Below are four sets of six points each on the first quadrant of the plane. They all lay on a circle with center on the origin and with a radius equal 1.
The first set was generated using the parametric equation of the circle $[(x, y) = (cosθ, sinθ)]$, taking equally spaced "θ"s. The second using $[(x, y) = (x,√(1-x^2 ))]$, taking equally spaced "x"s. The third using $[(x, y) = (√(1-y^2 ), y)]$ taking equally spaced "y"s. And the fourth using $[(x, y) = ((1 - t^2) / (1 + t^2), 2 t / (1 + t^2))]$ taking equally spaced "t"s. They are:
On "θ" - ((1.,0.),(0.951,0.309),(0.809,0.588),(0.588,0.809),(0.309,0.951),(0.,1.))
On "x" - ((1.,0.),(0.8,0.6),(0.6,0.8),(0.4,0.917),(0.2,0.98),(0.,1.))
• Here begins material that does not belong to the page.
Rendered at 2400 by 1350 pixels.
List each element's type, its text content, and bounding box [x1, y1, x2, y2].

On "y" - ((1.,0.),(0.98,0.2),(0.917,0.4),(0.8,0.6),(0.6,0.8),(0.,1.))
On "t" - ((1.,0.),(0.923,0.385),(0.724,0.69),(0.471,0.882),(0.22,0.976),(0.,1.))
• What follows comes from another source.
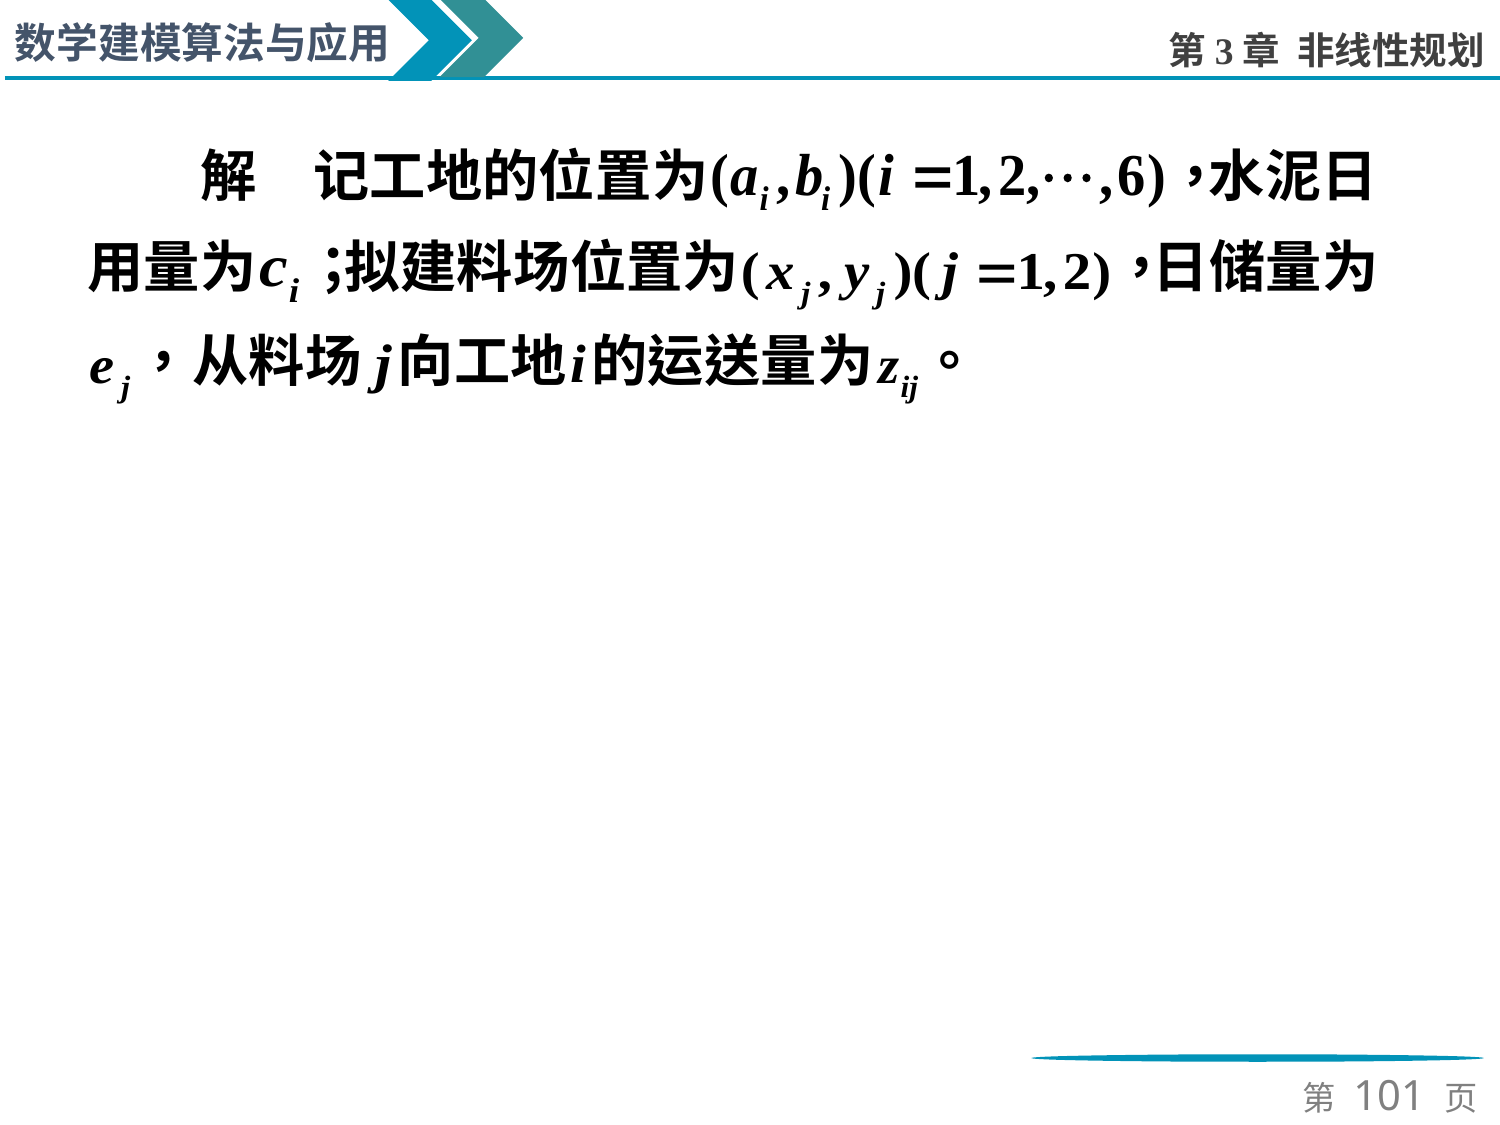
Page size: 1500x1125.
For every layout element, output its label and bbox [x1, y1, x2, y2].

text_box [87, 131, 1377, 594]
They are all plotted in the left graph and it can clearly be seen that they lay on the circle.
Each set of those points was used to generate an interpolating polynomial, on "x":
From "θ" - $ 1. -8.77181 x+63.1158 x^2-160.288 x^3+169.631 x^4-64.6871 x^5$
From "x" - $ 1. -0.251314 x+2.13091 x^2-9.2879 x^3+13.3399 x^4-6.93156 x^5$
From "y" - $ 1. -363.724 x+1833.61 x^2-3424.16 x^3+2809.95 x^4-856.671 x^5$
From "t" - $ 1. -1.5556 x+13.7816 x^2-43.4582 x^3+53.6775 x^4-23.4453 x^5$
They are plotted on the right graph. As can clearly be seen only the data that has equally spaced "x"s produces an acceptable curve when compared to the circle. All other 3 have different spaced "x"s and vary wildly between the original 6 points.
It is very well known that passing thru "n" points we get only one unique polynomial of degree "n - 1". For each set above we got a different polynomial, with coefficients varying a lot among each other.
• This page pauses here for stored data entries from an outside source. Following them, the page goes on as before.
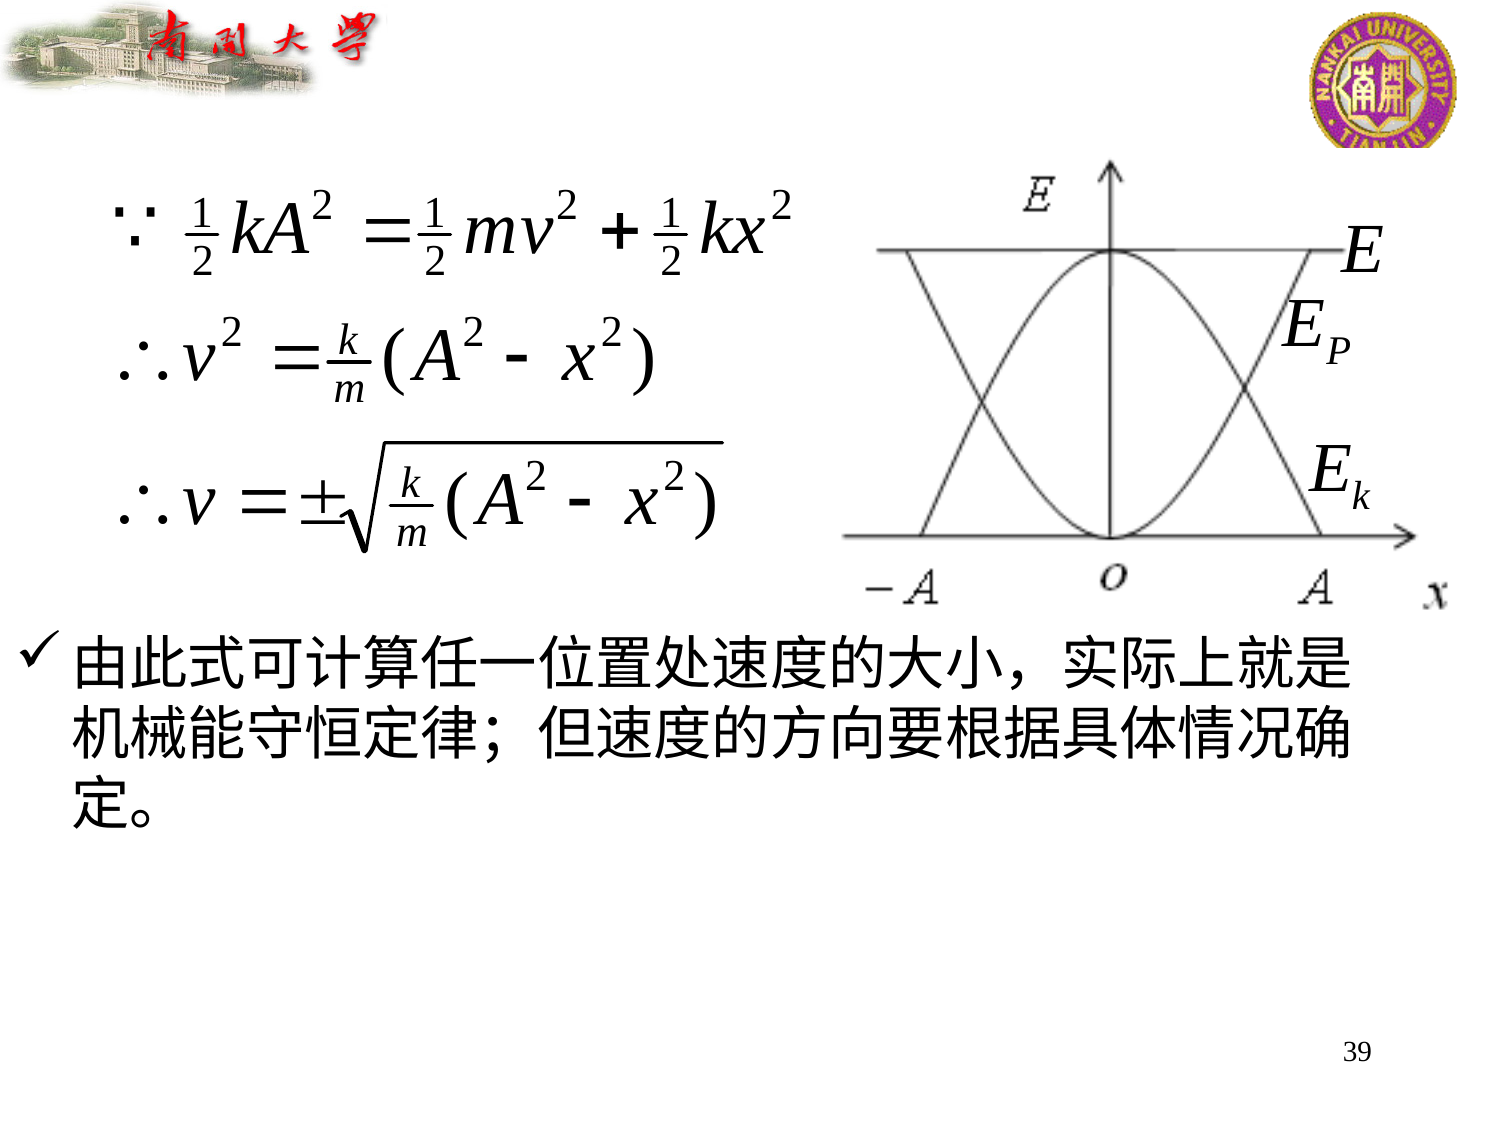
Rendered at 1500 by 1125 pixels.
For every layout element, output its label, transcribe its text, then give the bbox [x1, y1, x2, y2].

slide_number 39 [1074, 1024, 1388, 1101]
picture [832, 0, 1500, 634]
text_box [111, 172, 804, 571]
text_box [1296, 420, 1385, 527]
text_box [1269, 275, 1364, 382]
picture [0, 0, 388, 100]
list 由此式可计算任一位置处速度的大小，实际上就是机械能守恒定律；但速度的方向要根据具体情况确定。 [0, 128, 1388, 1001]
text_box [1328, 207, 1400, 285]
Quite a few sets of points were found that have unequally spaced "x"s and produce very acceptable interpolating polynomials but those were found by trial and error, experimenting, and probably it would be difficult to find a generating function for those sets. Other parametric equations of different functions were tested also and showed similar results. As the number of interpolating points gets higher in the interval the fitting gets worse if "x" is unequally spaced. It can be observed in the equations above that the greater the absolute value of the coefficients of the polynomial the worse is the fitting. This is a rule showed in various tests made.
Why the best fit seems to require equally spaced "x"s? Is it due to the fact that equally spaced "x"s appear to produce the shortest length for the polynomial in the interpolating interval?